| 源数据 |
────────────────────

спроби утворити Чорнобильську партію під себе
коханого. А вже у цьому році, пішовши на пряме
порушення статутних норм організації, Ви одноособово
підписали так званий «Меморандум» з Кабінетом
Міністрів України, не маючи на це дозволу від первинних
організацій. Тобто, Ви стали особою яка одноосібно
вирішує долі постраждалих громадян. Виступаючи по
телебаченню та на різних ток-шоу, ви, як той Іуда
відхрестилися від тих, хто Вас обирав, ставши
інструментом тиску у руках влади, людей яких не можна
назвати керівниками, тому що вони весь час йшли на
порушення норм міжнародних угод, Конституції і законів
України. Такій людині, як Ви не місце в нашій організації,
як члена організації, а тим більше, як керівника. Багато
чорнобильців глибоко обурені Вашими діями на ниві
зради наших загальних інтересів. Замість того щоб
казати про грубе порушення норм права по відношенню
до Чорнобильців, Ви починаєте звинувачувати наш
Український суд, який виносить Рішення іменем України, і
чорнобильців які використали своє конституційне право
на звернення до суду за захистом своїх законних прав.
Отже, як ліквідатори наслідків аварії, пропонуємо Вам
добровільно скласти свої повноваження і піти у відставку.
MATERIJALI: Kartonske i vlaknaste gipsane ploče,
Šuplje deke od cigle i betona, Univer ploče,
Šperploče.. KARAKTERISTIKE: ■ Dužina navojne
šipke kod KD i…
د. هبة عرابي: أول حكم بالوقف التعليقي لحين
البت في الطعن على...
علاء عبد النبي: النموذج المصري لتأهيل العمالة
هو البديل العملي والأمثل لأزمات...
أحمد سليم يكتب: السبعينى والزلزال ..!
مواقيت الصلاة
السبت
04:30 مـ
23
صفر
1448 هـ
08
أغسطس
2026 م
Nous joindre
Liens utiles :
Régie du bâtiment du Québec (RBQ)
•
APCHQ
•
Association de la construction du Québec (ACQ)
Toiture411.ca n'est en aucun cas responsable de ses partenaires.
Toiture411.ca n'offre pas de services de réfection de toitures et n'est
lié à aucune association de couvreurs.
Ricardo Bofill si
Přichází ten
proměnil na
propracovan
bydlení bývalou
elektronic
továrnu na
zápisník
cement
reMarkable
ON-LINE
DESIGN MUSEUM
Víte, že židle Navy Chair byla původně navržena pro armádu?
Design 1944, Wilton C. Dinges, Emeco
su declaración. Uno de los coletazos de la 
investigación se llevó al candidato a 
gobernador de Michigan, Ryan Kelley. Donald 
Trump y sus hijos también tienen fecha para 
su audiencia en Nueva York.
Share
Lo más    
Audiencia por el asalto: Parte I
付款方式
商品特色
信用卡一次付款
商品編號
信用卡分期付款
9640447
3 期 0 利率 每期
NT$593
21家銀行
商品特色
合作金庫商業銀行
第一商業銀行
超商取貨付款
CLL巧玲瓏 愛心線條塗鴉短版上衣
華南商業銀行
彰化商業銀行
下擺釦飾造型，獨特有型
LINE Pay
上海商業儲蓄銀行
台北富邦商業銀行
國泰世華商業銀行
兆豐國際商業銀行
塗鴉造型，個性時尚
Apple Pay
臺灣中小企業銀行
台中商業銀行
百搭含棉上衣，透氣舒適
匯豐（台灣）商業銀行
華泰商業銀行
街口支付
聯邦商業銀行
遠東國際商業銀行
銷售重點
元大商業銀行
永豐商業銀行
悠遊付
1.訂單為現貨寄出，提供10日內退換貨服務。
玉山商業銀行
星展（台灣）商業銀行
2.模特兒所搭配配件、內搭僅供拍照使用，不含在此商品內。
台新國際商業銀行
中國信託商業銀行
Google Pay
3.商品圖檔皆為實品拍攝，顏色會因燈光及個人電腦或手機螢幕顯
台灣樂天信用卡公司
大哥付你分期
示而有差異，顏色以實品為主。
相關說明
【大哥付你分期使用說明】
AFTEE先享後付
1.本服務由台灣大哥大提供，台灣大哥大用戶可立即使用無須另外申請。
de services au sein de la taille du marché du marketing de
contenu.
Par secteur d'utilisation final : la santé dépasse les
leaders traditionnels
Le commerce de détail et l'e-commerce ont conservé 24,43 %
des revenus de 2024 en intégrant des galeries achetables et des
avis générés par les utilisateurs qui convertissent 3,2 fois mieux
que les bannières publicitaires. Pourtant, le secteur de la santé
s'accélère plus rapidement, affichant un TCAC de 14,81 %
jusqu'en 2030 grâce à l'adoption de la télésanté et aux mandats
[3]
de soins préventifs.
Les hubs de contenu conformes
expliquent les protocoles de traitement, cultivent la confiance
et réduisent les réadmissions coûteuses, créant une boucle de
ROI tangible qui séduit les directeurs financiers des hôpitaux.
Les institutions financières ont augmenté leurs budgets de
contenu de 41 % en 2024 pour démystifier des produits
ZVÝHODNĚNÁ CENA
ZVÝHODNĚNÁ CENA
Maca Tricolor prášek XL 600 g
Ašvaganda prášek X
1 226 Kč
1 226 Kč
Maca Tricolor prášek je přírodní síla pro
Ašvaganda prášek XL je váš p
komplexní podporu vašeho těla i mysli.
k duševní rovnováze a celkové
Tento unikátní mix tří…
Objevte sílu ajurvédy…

────────────────────

| 任务说明 |
将上方全部数据逐行整理为 Markdown 表格，列名为"序号"和"内容"，每个非空行占一行，空行略去。

| 输出结果 |
| 序号 | 内容 |
|---|---|
| 1 | спроби утворити Чорнобильську партію під себе |
| 2 | коханого. А вже у цьому році, пішовши на пряме |
| 3 | порушення статутних норм організації, Ви одноособово |
| 4 | підписали так званий «Меморандум» з Кабінетом |
| 5 | Міністрів України, не маючи на це дозволу від первинних |
| 6 | організацій. Тобто, Ви стали особою яка одноосібно |
| 7 | вирішує долі постраждалих громадян. Виступаючи по |
| 8 | телебаченню та на різних ток-шоу, ви, як той Іуда |
| 9 | відхрестилися від тих, хто Вас обирав, ставши |
| 10 | інструментом тиску у руках влади, людей яких не можна |
| 11 | назвати керівниками, тому що вони весь час йшли на |
| 12 | порушення норм міжнародних угод, Конституції і законів |
| 13 | України. Такій людині, як Ви не місце в нашій організації, |
| 14 | як члена організації, а тим більше, як керівника. Багато |
| 15 | чорнобильців глибоко обурені Вашими діями на ниві |
| 16 | зради наших загальних інтересів. Замість того щоб |
| 17 | казати про грубе порушення норм права по відношенню |
| 18 | до Чорнобильців, Ви починаєте звинувачувати наш |
| 19 | Український суд, який виносить Рішення іменем України, і |
| 20 | чорнобильців які використали своє конституційне право |
| 21 | на звернення до суду за захистом своїх законних прав. |
| 22 | Отже, як ліквідатори наслідків аварії, пропонуємо Вам |
| 23 | добровільно скласти свої повноваження і піти у відставку. |
| 24 | MATERIJALI: Kartonske i vlaknaste gipsane ploče, |
| 25 | Šuplje deke od cigle i betona, Univer ploče, |
| 26 | Šperploče.. KARAKTERISTIKE: ■ Dužina navojne |
| 27 | šipke kod KD i… |
| 28 | د. هبة عرابي: أول حكم بالوقف التعليقي لحين |
| 29 | البت في الطعن على... |
| 30 | علاء عبد النبي: النموذج المصري لتأهيل العمالة |
| 31 | هو البديل العملي والأمثل لأزمات... |
| 32 | أحمد سليم يكتب: السبعينى والزلزال ..! |
| 33 | مواقيت الصلاة |
| 34 | السبت |
| 35 | 04:30 مـ |
| 36 | 23 |
| 37 | صفر |
| 38 | 1448 هـ |
| 39 | 08 |
| 40 | أغسطس |
| 41 | 2026 م |
| 42 | Nous joindre |
| 43 | Liens utiles : |
| 44 | Régie du bâtiment du Québec (RBQ) |
| 45 | • |
| 46 | APCHQ |
| 47 | • |
| 48 | Association de la construction du Québec (ACQ) |
| 49 | Toiture411.ca n'est en aucun cas responsable de ses partenaires. |
| 50 | Toiture411.ca n'offre pas de services de réfection de toitures et n'est |
| 51 | lié à aucune association de couvreurs. |
| 52 | Ricardo Bofill si |
| 53 | Přichází ten |
| 54 | proměnil na |
| 55 | propracovan |
| 56 | bydlení bývalou |
| 57 | elektronic |
| 58 | továrnu na |
| 59 | zápisník |
| 60 | cement |
| 61 | reMarkable |
| 62 | ON-LINE |
| 63 | DESIGN MUSEUM |
| 64 | Víte, že židle Navy Chair byla původně navržena pro armádu? |
| 65 | Design 1944, Wilton C. Dinges, Emeco |
| 66 | su declaración. Uno de los coletazos de la  |
| 67 | investigación se llevó al candidato a  |
| 68 | gobernador de Michigan, Ryan Kelley. Donald  |
| 69 | Trump y sus hijos también tienen fecha para  |
| 70 | su audiencia en Nueva York. |
| 71 | Share |
| 72 | Lo más     |
| 73 | Audiencia por el asalto: Parte I |
| 74 | 付款方式 |
| 75 | 商品特色 |
| 76 | 信用卡一次付款 |
| 77 | 商品編號 |
| 78 | 信用卡分期付款 |
| 79 | 9640447 |
| 80 | 3 期 0 利率 每期 |
| 81 | NT$593 |
| 82 | 21家銀行 |
| 83 | 商品特色 |
| 84 | 合作金庫商業銀行 |
| 85 | 第一商業銀行 |
| 86 | 超商取貨付款 |
| 87 | CLL巧玲瓏 愛心線條塗鴉短版上衣 |
| 88 | 華南商業銀行 |
| 89 | 彰化商業銀行 |
| 90 | 下擺釦飾造型，獨特有型 |
| 91 | LINE Pay |
| 92 | 上海商業儲蓄銀行 |
| 93 | 台北富邦商業銀行 |
| 94 | 國泰世華商業銀行 |
| 95 | 兆豐國際商業銀行 |
| 96 | 塗鴉造型，個性時尚 |
| 97 | Apple Pay |
| 98 | 臺灣中小企業銀行 |
| 99 | 台中商業銀行 |
| 100 | 百搭含棉上衣，透氣舒適 |
| 101 | 匯豐（台灣）商業銀行 |
| 102 | 華泰商業銀行 |
| 103 | 街口支付 |
| 104 | 聯邦商業銀行 |
| 105 | 遠東國際商業銀行 |
| 106 | 銷售重點 |
| 107 | 元大商業銀行 |
| 108 | 永豐商業銀行 |
| 109 | 悠遊付 |
| 110 | 1.訂單為現貨寄出，提供10日內退換貨服務。 |
| 111 | 玉山商業銀行 |
| 112 | 星展（台灣）商業銀行 |
| 113 | 2.模特兒所搭配配件、內搭僅供拍照使用，不含在此商品內。 |
| 114 | 台新國際商業銀行 |
| 115 | 中國信託商業銀行 |
| 116 | Google Pay |
| 117 | 3.商品圖檔皆為實品拍攝，顏色會因燈光及個人電腦或手機螢幕顯 |
| 118 | 台灣樂天信用卡公司 |
| 119 | 大哥付你分期 |
| 120 | 示而有差異，顏色以實品為主。 |
| 121 | 相關說明 |
| 122 | 【大哥付你分期使用說明】 |
| 123 | AFTEE先享後付 |
| 124 | 1.本服務由台灣大哥大提供，台灣大哥大用戶可立即使用無須另外申請。 |
| 125 | de services au sein de la taille du marché du marketing de |
| 126 | contenu. |
| 127 | Par secteur d'utilisation final : la santé dépasse les |
| 128 | leaders traditionnels |
| 129 | Le commerce de détail et l'e-commerce ont conservé 24,43 % |
| 130 | des revenus de 2024 en intégrant des galeries achetables et des |
| 131 | avis générés par les utilisateurs qui convertissent 3,2 fois mieux |
| 132 | que les bannières publicitaires. Pourtant, le secteur de la santé |
| 133 | s'accélère plus rapidement, affichant un TCAC de 14,81 % |
| 134 | jusqu'en 2030 grâce à l'adoption de la télésanté et aux mandats |
| 135 | [3] |
| 136 | de soins préventifs. |
| 137 | Les hubs de contenu conformes |
| 138 | expliquent les protocoles de traitement, cultivent la confiance |
| 139 | et réduisent les réadmissions coûteuses, créant une boucle de |
| 140 | ROI tangible qui séduit les directeurs financiers des hôpitaux. |
| 141 | Les institutions financières ont augmenté leurs budgets de |
| 142 | contenu de 41 % en 2024 pour démystifier des produits |
| 143 | ZVÝHODNĚNÁ CENA |
| 144 | ZVÝHODNĚNÁ CENA |
| 145 | Maca Tricolor prášek XL 600 g |
| 146 | Ašvaganda prášek X |
| 147 | 1 226 Kč |
| 148 | 1 226 Kč |
| 149 | Maca Tricolor prášek je přírodní síla pro |
| 150 | Ašvaganda prášek XL je váš p |
| 151 | komplexní podporu vašeho těla i mysli. |
| 152 | k duševní rovnováze a celkové |
| 153 | Tento unikátní mix tří… |
| 154 | Objevte sílu ajurvédy… |